Divinity
Memorial Stadium following Cal's victory in the Big Game - thank you Christian.
I hear Malcolm Gladwell speak about his book "Outliers: The Story of Success" - Gladwell is best known for his book "The Tipping Point" - that illuminates secret patterns behind everyday phenomena. He begins with the NHL where players are mostly born from January to March (this BTW applies to European footballers and other sports). It turns out that youngster selections occur during this period and the biggest kids chosen who in turn receive the most training and resources; they may not be the most talented but this hardly matters over the long-haul. Gladwell argues that mastering complexity - music, sports, finance - requires 10,000 hours work and those who achieve do so because they have the opportunity to put the time in (swimming, any one?) He then explains cultural aptitudes - Chinese and maths, for instance.

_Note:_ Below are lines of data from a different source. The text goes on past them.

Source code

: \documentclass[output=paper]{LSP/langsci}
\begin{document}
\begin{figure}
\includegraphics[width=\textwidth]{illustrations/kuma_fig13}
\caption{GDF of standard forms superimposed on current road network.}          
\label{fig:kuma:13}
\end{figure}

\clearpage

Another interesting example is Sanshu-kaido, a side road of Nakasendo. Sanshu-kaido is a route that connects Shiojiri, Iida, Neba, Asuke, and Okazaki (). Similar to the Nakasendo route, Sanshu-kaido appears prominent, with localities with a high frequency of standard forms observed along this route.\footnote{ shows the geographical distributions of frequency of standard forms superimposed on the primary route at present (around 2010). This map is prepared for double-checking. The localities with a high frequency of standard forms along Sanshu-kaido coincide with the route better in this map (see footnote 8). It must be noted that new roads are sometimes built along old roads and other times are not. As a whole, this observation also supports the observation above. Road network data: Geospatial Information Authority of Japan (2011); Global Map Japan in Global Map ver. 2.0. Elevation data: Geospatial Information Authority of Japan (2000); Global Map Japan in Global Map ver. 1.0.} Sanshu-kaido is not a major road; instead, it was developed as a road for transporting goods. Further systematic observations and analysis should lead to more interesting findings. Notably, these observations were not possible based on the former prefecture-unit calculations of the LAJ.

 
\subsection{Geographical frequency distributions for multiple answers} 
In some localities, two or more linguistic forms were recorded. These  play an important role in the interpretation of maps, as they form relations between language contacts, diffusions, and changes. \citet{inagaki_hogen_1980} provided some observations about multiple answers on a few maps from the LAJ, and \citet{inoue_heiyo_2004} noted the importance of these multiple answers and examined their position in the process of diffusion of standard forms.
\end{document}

Asians for thousands of years have cultivated rice which is the most sophisticated early production known to man requiring 3,000 hours of labor per year+an understanding of drainage, seeding and multiple plantings. Contrast this to European's wheat at 1,000 hours and fairly straight-forward. Given this 10,000 year legacy is it no wonder that the Chinese thrive in arithmetic?
Gordon Brown announces a stimulus package and tax cuts in his new budget. Worringly, the Financial Times reports that the Britain's jobs boom from 1998 has been fueled by the public sector creating two out of three jobs. This suggests the private sector may not be equipped to weather a recession.